● YOUR INSTRUCTIONS
From the line with "d_flip_flop f2 (q1, d1, clk);" down to the final line of the material below, quote every line exactly and leave out all lines before it.

____________

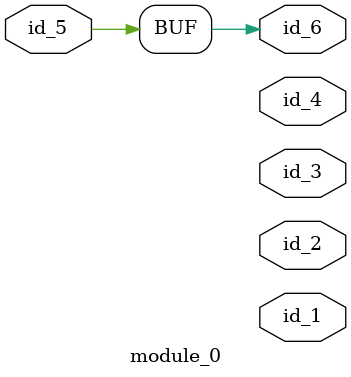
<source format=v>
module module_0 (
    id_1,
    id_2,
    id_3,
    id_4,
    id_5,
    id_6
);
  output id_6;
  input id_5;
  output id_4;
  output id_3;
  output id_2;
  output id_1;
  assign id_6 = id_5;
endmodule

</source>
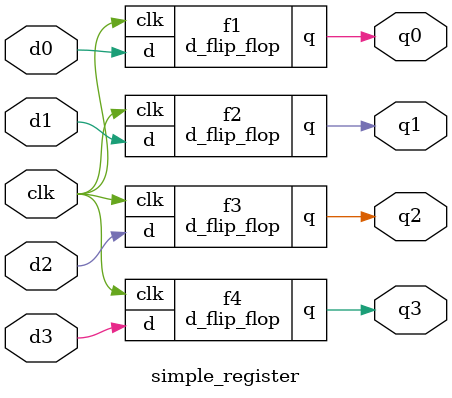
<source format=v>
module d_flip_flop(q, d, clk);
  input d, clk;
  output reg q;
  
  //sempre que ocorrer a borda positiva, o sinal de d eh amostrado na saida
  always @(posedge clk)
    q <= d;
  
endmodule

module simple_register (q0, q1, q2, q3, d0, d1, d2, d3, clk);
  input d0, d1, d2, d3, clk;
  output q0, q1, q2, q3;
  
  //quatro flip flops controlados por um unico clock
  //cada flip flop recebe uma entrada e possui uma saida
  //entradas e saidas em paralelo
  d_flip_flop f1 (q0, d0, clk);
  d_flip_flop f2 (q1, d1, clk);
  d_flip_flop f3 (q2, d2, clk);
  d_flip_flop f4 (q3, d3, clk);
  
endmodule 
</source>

____________

● TASK RESULT
  d_flip_flop f2 (q1, d1, clk);
  d_flip_flop f3 (q2, d2, clk);
  d_flip_flop f4 (q3, d3, clk);
  
endmodule 
</source>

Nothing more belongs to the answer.